Now she knows everything that's happened, I hope she believes it a little, even though it's the most travelled story there is, at least I can say that those things that Woodward predicted have happened, which I still think is quite exaggerated, I can see that Mum Laura has a very apprehensive expression, I didn't expect something like this from her, it's really quite unexpected.

"Croix really did succumb to her fixation with Claiomh Solais, I was warning her about it, April too, but I think we made a mistake by telling her about this legend... We wanted to give her hope that she could change the world, but it was more our mistake..." I'm even a little confused by Mum's reaction.

"But how did she get that way? Do you really think Croix would do the absurd things Woodward told me?" I ask my mum and she nods.

"I don't doubt anything girl, she could be quite mad about all this, even more disgusted with the system, in any case, we have to focus now, you will start the search for the seven words with me, I will give you all the possible teachings, so you can soon open the seal and we will also talk to Croix, I came with April for this, when you told me that you had a bad fight with her I thought it would be a good idea to bring her mother too" I don't know if now I can move on and do this thing of moving on so naturally.

"Mum... After all this I just wish this day hadn't happened, all I can think about is giving up..." I say very quietly and tearfully, and she hugs me.

"I understand you girl, I understand you, it's not easy to move on when things like this happen, I'm not going to put pressure on you or anything, look we're going to get everything right first and then we'll think about what to do with this little thing" I continue to cry some more on Mum Laura's shoulder.

I think I've grown up a lot, but I still haven't let my younger side out of me, I'm still just a crying baby wanting Mummy, that's shameful, but at the same time I can't feel any different after all that's happened. Croix changing like that really shook me up, I didn't expect my girlfriend or whatever she is now to turn out like that.

"Do you think she still loves me?" I ask Mum.

"Of course she will, she won't stop loving you because of this, Croix isn't a bad person, she's a good person, it was just the stress of the moment, soon she'll be back with you and all this will pass" I keep getting pats on the back, which makes me feel a little less bad.

"I'm scared of everything, I'm scared of having to see what Woodward predicted come true, of having this burden, this weight, I didn't want to do this, I just wanted to be the Shiny Chariot, to perform on stage, to cheer up the children, not to have a mission in my hands that was never mine, I feel like a thief having this, I don't deserve it mum... I never cared about that" I cry for a while and she wipes my tears away again.

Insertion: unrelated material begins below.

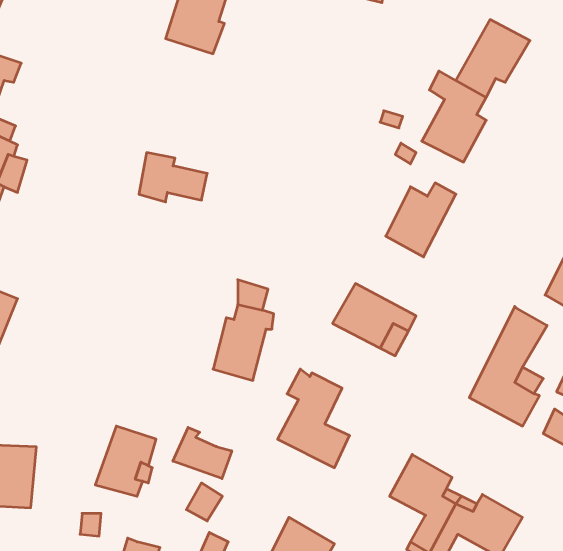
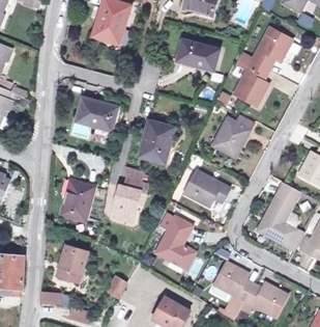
building: none -> [175,43,216,72]
building: none -> [141,120,175,161]
building: none -> [63,180,92,218]
building: [173,427,232,479] -> none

"Don't say that! You both deserved it, Woodward wouldn't give you up because you don't deserve it, she saw the potential in you, and that phrase that Croix always says, your magic is believing in yourself, that thing you say every show? Put a little smile on your face, you're no less than Croix for being chosen, I know you could both be chosen for your qualities, now let's cheer up a bit with something else, shall we girl?" I nod my head in agreement.